Paylaş
Eğri oturup doğru konuşalım; çabuk unutuyoruz. Millet olarak, toplumu derinden sarsan olayları bile çabuk unutuyoruz. İki yıl önce bugünlerde neler oluyordu? 97 yılının ocak ayı ortasında neler yaşadığımızı kaç kişi hatırlıyor? Cumhurbaşkanı Demirel, belli zeminlerde bu yüzden bazı hatırlatmalar yapıyor:
‘‘Bu memlekette cumhuriyet sorgulandı. Laik cumhuriyetin temel ilkeleri, değiştirilmeleri teklif dahi edilemeyen Anayasa maddeleri sorgulandı.’’
Sürekli aydınlık için her gece bir dakika karanlık eylemlerini ne çabuk unuttuk! Başbakanlık Konutu'na girebilen sarıklı cübbeli tarikat şeyhleri, Atatürk'e sövüp sayanlar... Ne çabuk unuttuk?
‘‘Bu ülkede, işbaşındaki hükümetin büyük ortağı partinin kapatılması için Cumhuriyet Başsavcısı dava açmıştır. Ve bu parti kapatılmıştır. O günkü başbakan, bazı arkadaşları ile şimdi siyasi yasaklıdır.’’
Sincan'daki Kudüs Gecesi, iki yıl önce bugünlerde sahneye konmadı mı? İran Elçisi nasıl da kıs kıs gülüyordu? O an belli kişileri ele geçirseler, devrim şehidi Kubilay gibi, kıtır kıtır kesebilirlerdi.
* * *
Refahyol bu yüzden gitmişti. Anasol-D hükümeti bu nedenle kurulmuştu. O hükümetin Başbakanı Mesut Yılmaz'a dün sordum:
‘‘20 ay öncesine dönseniz neleri yapar, neleri asla yapmazdınız?’’
Siyasetteki önemli zaafımızı o da hatırlattı:
‘‘Kolay unutuyoruz; 55. hükümeti değerlendirirken gözden kaçırılan husus 55. hükümetin hangi koşullarda kurulduğudur. Geriye baktığımda 55. hükümetin Türkiye'ye çok büyük hizmetler yaptığına inanıyorum. Zamanı geriye döndürme imkánı olsa, aynı filmdeki rolümü tekrarlamaktan hiç tereddüt etmezdim.’’

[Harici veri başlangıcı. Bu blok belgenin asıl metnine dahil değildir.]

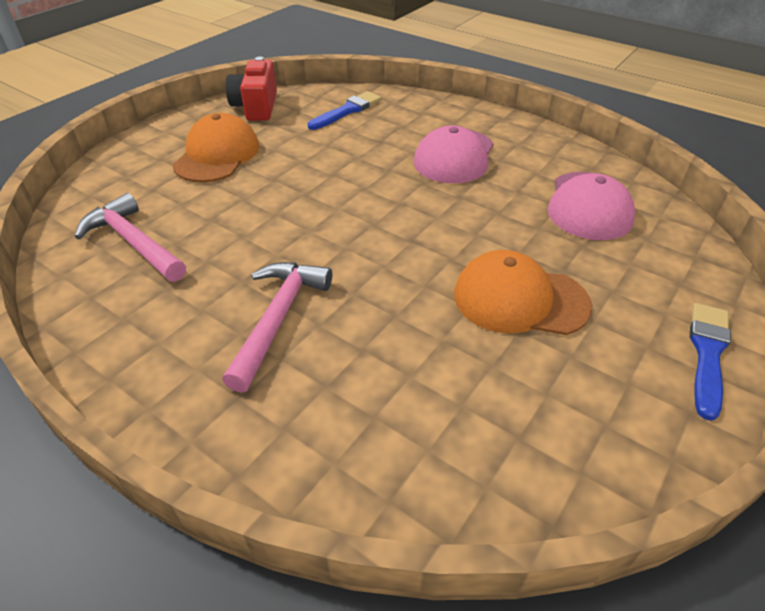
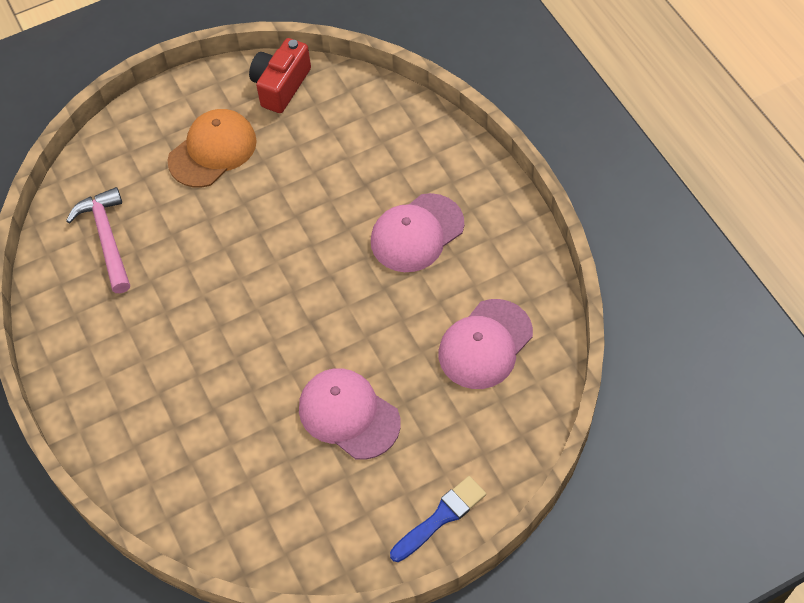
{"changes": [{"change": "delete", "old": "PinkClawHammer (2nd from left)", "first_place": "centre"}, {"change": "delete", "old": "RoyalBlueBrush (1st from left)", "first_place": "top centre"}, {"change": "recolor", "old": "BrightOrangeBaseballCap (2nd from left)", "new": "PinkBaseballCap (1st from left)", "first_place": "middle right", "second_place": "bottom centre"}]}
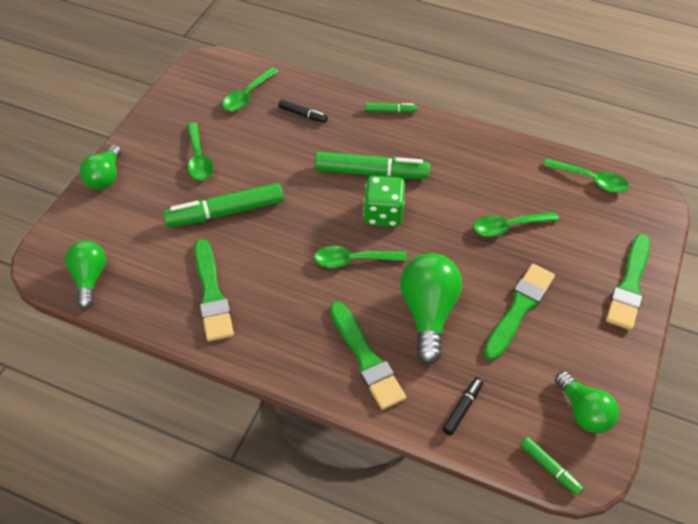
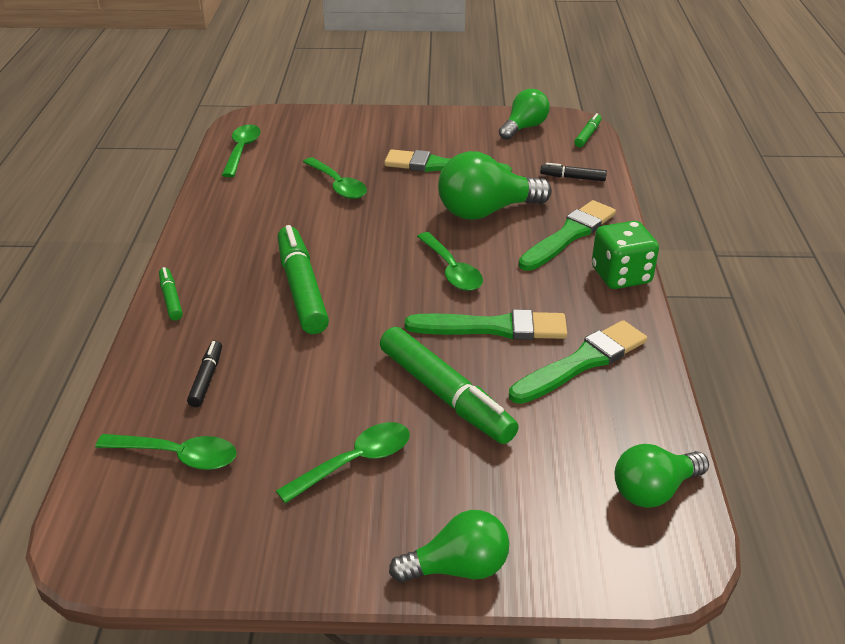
{"changes": [{"change": "move", "old": "LeafGreenDice", "first_place": "centre", "second_place": "middle right"}, {"change": "move", "old": "LeafGreenBrush (4th from left in the first image)", "new": "LeafGreenBrush (2nd from left)", "first_place": "middle right", "second_place": "centre"}]}
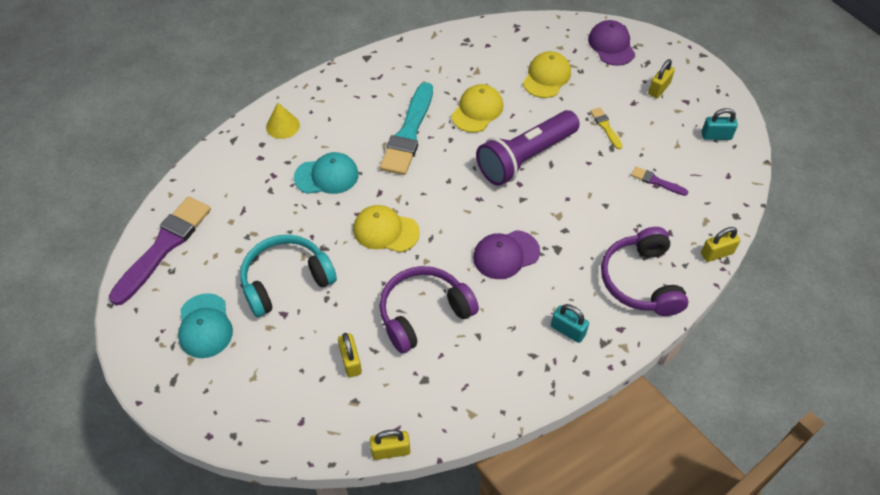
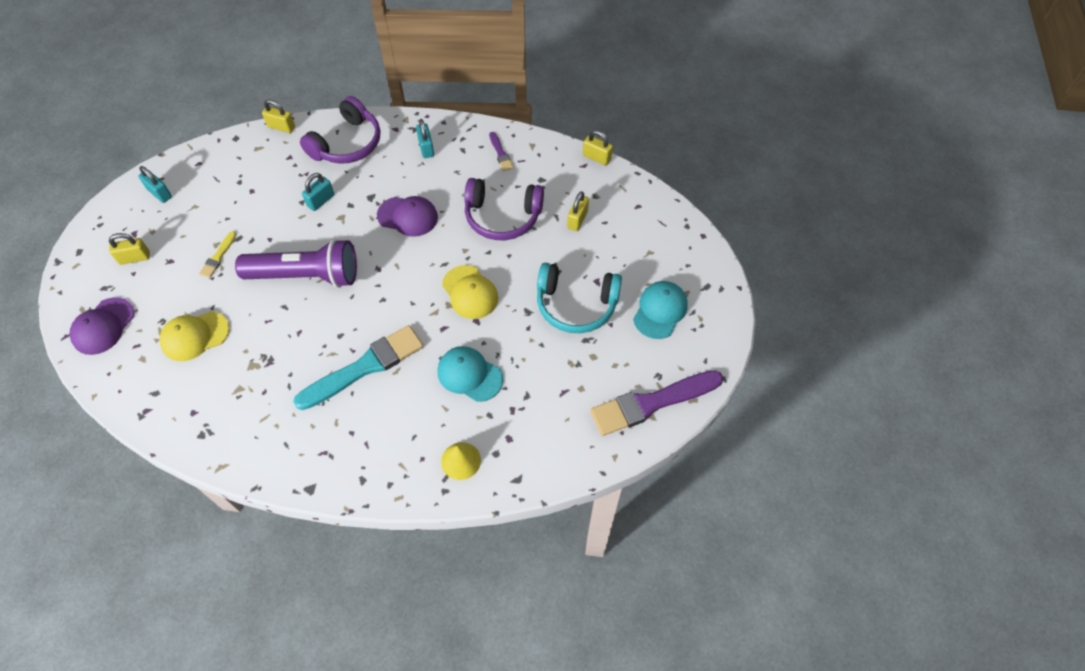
{"changes": [{"change": "delete", "old": "GoldenBaseballCap (2nd from left)", "first_place": "top centre"}, {"change": "move", "old": "PurpleBrush (2nd from left in the first image)", "new": "PurpleBrush (1st from left)", "first_place": "middle right", "second_place": "top centre"}, {"change": "insert", "new": "TealLock (2nd from left)", "second_place": "top left"}]}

Muhalifleri tersini söylerken, Yılmaz meydan okuyordu:
‘‘O hükümet ne yaptı? En büyük başarısı; karanlık bir kargaşa ortamından ülkeyi çıkarıp huzuru sağlamak olmuştur. İstikrar demiyorum, huzur diyorum. Çünkü, istikrar olması için süreklilik gerekir. Herkes biliyor ki, eğer 55. hükümet engellenip çelmelenmese, haksız gerekçelerle düşürülmeseydi ülke kısa sürede istikrara kavuşmuş olacaktı.’’
O günlerde ekonomi ve pahalılıktan söz eden yoktu. Halkı rejim endişesi, laik cumhuriyet kaygısı sarmıştı. Peki şimdi? Yılmaz'ın tespiti şöyle:
‘‘Gündemde yine ayrımcılık, bölünmüşlük, kargaşa, rejim tartışmaları mı öne çıkacak? Yoksa 55. hükümet dönemindeki gibi, halkın asıl dertlerini oluşturan konular mı ön plana çıkacak? 21. yüzyıla 350 gün var. Bu zamanı dünyaya yetişmek için mi, yoksa birbirimizi yemek için mi kullanacağız?’’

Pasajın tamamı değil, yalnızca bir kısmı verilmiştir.